• _Text_
The metadata store is designed to support relatively low volumes of read and write operations (at least compared to other parts of Restate), with the highest level of integrity and availability.

Ingress

External requests enter the Restate cluster via the HTTP ingress component, which runs on nodes assigned the http-ingress role. Compared to other roles, the HTTP ingress role does not involve long-lived state and it can move around relatively freely, since it only handles ongoing client connections.

Fine-grained ingress role

The fine-grained http-ingress role is a new addition in Restate 1.2. For backwards-compatibility, nodes running the worker role will continue to run the ingress function in version 1.2.

Log servers

Log server nodes running the log-server role are responsible for durably persisting the log. If the log is the equivalent of a WAL, then partition stores are the materializations that enable efficient reads of the events (invocation journals, key-value data) that have been recorded. Depending on the configured log replication requirements, Restate will replicate log records to multiple log servers to persist a given log, and this will change over time to support maintenance and resizing of the cluster.

Workers

Nodes assigned the worker role run the partition processors, which are the Restate components responsible for maintaining the partition store. Partition processors can operate in either leader or follower mode. Only a single leader for a given partition can be active at a time, and this is the sole processor that handles invocations to deployed services. Followers keep up with the log without taking action, and are ready to take over in the event that the partition's leader becomes unavailable. The overall number of processors per partition is configurable via the partition replication configuration option.

• _Dataset excerpts_
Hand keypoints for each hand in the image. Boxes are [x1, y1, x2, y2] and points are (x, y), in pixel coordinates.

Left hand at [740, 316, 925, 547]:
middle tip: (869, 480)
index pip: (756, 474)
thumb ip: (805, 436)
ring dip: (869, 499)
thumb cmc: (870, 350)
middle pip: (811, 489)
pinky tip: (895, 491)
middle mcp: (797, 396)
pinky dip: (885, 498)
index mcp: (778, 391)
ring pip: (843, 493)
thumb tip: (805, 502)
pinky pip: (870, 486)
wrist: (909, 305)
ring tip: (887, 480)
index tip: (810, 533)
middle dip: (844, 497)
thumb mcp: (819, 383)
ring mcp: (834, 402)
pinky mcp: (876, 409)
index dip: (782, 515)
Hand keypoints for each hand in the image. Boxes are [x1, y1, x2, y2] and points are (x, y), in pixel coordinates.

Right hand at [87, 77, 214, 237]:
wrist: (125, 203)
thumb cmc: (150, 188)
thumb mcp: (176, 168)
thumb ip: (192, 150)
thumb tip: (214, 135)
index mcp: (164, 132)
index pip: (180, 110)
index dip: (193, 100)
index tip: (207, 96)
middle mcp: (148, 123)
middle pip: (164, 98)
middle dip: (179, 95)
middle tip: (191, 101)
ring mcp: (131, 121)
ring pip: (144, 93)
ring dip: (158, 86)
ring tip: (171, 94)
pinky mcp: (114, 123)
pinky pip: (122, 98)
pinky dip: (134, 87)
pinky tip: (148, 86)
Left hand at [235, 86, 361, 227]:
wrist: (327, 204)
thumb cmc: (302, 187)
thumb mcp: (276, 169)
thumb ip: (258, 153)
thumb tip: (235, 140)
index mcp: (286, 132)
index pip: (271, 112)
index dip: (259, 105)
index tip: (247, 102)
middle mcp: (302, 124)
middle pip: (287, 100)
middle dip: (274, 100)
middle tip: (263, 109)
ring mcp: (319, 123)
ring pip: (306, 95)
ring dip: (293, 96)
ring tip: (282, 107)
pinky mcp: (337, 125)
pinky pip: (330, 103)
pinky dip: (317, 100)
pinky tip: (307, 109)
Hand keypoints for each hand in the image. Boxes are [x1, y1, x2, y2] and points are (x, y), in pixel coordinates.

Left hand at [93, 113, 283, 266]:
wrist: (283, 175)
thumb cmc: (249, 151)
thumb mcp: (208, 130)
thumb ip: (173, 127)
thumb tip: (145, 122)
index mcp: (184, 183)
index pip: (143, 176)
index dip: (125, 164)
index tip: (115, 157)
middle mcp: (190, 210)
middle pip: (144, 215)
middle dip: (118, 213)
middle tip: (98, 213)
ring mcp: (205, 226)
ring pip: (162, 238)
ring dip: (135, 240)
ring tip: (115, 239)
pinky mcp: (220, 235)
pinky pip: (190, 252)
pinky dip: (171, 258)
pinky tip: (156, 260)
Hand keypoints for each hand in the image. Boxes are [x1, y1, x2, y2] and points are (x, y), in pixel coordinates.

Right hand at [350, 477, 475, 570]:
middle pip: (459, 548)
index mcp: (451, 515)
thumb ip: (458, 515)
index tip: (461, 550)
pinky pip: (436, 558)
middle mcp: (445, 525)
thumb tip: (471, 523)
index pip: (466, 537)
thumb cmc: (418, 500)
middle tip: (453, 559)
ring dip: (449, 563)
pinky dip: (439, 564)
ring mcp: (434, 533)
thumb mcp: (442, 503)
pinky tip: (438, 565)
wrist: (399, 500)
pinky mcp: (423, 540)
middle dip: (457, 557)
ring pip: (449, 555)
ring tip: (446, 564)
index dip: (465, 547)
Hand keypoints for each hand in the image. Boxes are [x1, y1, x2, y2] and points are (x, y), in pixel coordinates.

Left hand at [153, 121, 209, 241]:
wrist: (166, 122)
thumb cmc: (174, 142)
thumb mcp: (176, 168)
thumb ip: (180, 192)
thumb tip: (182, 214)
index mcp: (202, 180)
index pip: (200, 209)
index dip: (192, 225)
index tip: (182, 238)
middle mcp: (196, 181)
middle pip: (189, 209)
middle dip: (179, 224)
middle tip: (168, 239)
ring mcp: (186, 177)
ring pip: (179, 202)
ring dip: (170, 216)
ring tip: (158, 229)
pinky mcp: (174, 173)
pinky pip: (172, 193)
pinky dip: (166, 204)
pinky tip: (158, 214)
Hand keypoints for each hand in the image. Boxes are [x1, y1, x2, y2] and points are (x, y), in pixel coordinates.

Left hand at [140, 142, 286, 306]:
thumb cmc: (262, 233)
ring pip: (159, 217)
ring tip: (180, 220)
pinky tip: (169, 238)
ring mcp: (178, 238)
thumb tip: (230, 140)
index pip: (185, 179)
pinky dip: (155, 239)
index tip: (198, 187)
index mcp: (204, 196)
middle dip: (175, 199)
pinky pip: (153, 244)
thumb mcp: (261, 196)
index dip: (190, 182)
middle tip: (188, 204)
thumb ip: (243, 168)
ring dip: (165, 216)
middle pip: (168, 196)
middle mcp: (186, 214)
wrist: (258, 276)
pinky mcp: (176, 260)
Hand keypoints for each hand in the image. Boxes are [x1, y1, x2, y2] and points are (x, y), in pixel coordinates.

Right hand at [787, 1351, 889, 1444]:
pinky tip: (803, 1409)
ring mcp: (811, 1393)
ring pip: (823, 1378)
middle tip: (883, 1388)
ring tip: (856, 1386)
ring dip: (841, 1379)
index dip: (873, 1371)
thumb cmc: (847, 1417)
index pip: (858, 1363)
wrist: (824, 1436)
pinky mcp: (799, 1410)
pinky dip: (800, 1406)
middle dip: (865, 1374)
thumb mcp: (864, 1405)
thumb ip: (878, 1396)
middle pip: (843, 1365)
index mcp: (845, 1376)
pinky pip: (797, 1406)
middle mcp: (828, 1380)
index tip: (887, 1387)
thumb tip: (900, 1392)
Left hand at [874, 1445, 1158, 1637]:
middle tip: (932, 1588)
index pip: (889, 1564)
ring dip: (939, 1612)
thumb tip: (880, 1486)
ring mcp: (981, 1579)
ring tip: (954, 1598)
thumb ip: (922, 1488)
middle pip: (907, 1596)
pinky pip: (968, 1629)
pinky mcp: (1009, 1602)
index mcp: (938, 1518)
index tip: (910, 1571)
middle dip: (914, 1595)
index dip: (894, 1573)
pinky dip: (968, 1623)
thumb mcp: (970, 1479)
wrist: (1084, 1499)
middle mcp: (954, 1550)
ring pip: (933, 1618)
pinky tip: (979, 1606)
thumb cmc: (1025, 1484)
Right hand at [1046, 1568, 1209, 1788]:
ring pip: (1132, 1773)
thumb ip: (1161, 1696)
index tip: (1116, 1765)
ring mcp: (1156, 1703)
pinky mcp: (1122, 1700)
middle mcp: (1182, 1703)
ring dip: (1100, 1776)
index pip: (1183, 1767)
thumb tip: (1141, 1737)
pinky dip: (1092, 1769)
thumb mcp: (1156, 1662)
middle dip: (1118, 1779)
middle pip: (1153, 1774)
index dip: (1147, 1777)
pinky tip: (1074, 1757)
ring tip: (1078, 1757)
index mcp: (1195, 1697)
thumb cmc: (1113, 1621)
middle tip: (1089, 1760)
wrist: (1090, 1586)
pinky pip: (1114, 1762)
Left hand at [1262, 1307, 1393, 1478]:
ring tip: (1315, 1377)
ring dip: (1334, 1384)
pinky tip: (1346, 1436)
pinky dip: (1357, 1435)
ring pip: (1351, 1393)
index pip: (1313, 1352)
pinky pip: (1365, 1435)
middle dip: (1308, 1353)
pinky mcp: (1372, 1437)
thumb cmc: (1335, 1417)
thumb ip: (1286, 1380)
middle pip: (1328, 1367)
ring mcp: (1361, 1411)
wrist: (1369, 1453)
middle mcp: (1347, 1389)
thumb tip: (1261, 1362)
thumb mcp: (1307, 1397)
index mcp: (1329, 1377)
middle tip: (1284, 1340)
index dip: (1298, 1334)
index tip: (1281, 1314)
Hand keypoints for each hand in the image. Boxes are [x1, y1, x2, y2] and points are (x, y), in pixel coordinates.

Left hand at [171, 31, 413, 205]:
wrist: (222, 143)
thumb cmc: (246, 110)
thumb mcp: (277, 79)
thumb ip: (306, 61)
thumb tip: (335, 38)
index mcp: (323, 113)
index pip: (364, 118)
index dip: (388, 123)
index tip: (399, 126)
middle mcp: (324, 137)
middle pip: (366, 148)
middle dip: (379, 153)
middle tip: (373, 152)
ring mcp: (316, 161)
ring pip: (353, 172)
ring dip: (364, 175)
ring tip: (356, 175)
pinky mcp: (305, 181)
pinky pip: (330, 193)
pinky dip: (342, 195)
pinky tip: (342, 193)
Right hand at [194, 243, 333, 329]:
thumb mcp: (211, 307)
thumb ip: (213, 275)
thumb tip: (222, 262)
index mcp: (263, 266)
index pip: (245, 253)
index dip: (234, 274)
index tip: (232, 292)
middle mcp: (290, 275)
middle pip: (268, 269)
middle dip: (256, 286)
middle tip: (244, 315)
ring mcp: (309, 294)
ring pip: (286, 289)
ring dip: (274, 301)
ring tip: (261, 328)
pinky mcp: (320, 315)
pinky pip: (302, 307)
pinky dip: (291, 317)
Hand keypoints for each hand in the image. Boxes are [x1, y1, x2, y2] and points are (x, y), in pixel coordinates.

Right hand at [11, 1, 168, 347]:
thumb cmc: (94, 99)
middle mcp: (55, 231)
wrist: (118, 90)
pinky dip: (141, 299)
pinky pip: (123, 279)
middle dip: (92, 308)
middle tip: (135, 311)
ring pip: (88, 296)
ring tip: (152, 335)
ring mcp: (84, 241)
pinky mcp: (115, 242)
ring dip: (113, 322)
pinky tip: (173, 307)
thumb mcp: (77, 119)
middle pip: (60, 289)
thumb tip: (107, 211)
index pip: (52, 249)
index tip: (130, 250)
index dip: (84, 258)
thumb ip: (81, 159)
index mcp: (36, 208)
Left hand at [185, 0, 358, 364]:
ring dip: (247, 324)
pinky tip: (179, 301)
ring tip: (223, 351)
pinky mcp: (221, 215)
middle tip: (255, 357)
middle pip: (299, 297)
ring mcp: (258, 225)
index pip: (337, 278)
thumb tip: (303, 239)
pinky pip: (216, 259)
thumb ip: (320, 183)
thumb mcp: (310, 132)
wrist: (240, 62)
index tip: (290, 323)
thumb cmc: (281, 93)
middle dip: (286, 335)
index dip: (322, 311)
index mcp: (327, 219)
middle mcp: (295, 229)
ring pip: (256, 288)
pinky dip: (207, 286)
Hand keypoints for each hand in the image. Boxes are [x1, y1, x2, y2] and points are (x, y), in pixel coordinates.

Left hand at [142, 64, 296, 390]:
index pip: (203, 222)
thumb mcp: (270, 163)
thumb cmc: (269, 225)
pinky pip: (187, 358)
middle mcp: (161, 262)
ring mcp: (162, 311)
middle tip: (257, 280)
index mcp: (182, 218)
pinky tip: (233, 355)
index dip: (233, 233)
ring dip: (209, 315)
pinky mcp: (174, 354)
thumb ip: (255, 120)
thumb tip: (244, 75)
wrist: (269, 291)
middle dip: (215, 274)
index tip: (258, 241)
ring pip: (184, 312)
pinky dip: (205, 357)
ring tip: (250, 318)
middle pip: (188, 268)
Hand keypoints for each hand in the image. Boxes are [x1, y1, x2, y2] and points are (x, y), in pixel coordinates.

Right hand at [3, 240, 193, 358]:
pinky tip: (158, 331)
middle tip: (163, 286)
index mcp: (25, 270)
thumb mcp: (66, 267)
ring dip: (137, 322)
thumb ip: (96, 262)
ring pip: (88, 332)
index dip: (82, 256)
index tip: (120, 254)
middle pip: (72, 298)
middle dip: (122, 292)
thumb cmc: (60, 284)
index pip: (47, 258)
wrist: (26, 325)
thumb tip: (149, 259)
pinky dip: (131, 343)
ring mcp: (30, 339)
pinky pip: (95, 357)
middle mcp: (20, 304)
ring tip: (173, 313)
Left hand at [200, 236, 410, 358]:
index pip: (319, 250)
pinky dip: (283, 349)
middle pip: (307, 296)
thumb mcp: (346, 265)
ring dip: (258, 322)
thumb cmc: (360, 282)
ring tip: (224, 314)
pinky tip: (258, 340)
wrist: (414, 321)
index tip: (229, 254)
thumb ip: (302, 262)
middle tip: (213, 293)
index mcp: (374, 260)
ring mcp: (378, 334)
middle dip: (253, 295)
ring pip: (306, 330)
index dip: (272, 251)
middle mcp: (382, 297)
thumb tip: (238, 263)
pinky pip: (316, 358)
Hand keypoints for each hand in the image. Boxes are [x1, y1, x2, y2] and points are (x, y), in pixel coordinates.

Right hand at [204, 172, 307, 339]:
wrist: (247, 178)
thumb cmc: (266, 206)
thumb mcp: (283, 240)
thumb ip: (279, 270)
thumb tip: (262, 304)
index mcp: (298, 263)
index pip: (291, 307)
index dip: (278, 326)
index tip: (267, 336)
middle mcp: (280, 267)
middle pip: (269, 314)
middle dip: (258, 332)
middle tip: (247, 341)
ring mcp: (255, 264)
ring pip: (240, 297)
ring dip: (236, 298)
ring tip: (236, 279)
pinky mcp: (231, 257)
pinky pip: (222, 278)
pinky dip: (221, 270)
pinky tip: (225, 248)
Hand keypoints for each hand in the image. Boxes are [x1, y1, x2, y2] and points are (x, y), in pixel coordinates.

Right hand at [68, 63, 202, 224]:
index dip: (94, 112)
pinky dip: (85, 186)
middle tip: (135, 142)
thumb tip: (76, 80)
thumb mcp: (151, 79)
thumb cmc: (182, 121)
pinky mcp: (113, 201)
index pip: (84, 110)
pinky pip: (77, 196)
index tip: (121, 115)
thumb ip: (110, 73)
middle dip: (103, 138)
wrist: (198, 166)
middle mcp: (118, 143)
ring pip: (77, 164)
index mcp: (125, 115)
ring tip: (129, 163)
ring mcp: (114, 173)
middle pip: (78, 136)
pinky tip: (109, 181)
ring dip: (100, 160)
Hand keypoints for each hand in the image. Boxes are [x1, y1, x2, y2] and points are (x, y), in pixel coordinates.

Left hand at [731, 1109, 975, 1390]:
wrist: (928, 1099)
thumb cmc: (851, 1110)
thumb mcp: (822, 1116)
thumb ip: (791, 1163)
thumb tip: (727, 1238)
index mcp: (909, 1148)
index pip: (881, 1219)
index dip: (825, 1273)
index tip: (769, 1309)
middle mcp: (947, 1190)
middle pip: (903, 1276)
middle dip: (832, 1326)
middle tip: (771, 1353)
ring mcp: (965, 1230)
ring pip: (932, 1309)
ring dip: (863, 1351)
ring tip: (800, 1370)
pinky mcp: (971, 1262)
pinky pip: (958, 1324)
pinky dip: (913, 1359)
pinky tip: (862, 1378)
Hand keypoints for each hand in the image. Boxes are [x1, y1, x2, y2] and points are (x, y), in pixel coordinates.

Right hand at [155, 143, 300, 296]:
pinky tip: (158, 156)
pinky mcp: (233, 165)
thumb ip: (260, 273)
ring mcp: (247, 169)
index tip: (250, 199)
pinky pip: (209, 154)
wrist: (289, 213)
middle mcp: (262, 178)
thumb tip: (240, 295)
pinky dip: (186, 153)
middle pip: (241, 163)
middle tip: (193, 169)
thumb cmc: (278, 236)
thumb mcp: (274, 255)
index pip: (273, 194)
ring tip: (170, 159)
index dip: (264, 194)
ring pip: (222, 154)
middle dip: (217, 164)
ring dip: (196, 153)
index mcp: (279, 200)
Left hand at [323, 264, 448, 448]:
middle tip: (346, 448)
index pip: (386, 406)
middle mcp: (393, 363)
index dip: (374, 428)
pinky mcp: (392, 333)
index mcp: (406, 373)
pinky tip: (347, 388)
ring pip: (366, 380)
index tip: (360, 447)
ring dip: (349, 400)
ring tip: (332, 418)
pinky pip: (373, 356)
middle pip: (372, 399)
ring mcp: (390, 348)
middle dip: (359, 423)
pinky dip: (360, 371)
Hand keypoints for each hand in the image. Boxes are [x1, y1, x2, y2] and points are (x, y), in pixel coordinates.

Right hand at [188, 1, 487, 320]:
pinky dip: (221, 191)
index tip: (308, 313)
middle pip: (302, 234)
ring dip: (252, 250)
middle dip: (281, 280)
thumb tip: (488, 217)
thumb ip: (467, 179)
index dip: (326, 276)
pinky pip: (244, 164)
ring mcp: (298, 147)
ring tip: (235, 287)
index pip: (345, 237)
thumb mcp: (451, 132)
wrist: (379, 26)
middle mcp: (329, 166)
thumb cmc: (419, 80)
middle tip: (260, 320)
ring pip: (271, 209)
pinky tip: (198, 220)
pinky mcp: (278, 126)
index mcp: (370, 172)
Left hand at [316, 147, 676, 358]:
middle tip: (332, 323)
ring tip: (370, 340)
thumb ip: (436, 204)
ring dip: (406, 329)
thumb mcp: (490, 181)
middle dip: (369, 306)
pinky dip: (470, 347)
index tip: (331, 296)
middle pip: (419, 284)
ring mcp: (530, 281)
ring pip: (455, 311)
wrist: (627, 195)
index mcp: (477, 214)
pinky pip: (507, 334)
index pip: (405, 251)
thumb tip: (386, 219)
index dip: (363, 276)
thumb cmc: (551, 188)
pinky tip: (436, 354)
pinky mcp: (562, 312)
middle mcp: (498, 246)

• _Tasks to perform_
A. Copy the stretch of the Restate text from "External requests enter" through "in version 1.2." word for word.
B. According to the Restate text, in which version was the fine-grained http-ingress role introduced?
C. Carry the text on Restate's node roles forward, starting right after its final sentence.
The data above plays no part in this work.

• _Exercise responses_
A.
External requests enter the Restate cluster via the HTTP ingress component, which runs on nodes assigned the http-ingress role. Compared to other roles, the HTTP ingress role does not involve long-lived state and it can move around relatively freely, since it only handles ongoing client connections.

Fine-grained ingress role

The fine-grained http-ingress role is a new addition in Restate 1.2. For backwards-compatibility, nodes running the worker role will continue to run the ingress function in version 1.2.

B. Restate 1.2.

C.
Restate invocation flow

Partition processors replicate their state by following and applying the log for their partition. If a processor needs to stop, for example for scheduled maintenance, it will typically catch up on the records it missed by reading them from the cluster's log servers once it comes back online. Occasionally, a worker node might lose a disk - or you might need to grow your cluster by adding fresh nodes to it. In these cases, it's far more efficient to obtain a snapshot of the partition state from a recent point in time than to replay all the missing log events. Restate clusters can be configured to use an external object store as the snapshot repository, allowing partition processors to skip ahead in the log. This also enables us to trim logs which might otherwise grow unboundedly.

Admin

Nodes running the admin role expose the admin REST API, which can be used to manage the cluster (e.g. registering services, canceling invocations, etc.) and to obtain information about available services and running invocations. The admin role also exposes the SQL endpoint to query the cluster status which gives advanced information about the cluster. One of the admin nodes runs the cluster controller which is responsible for configuring the partition processors and selecting the leader. In case the admin node running the cluster controller fails, another admin node will take over and start a new cluster controller.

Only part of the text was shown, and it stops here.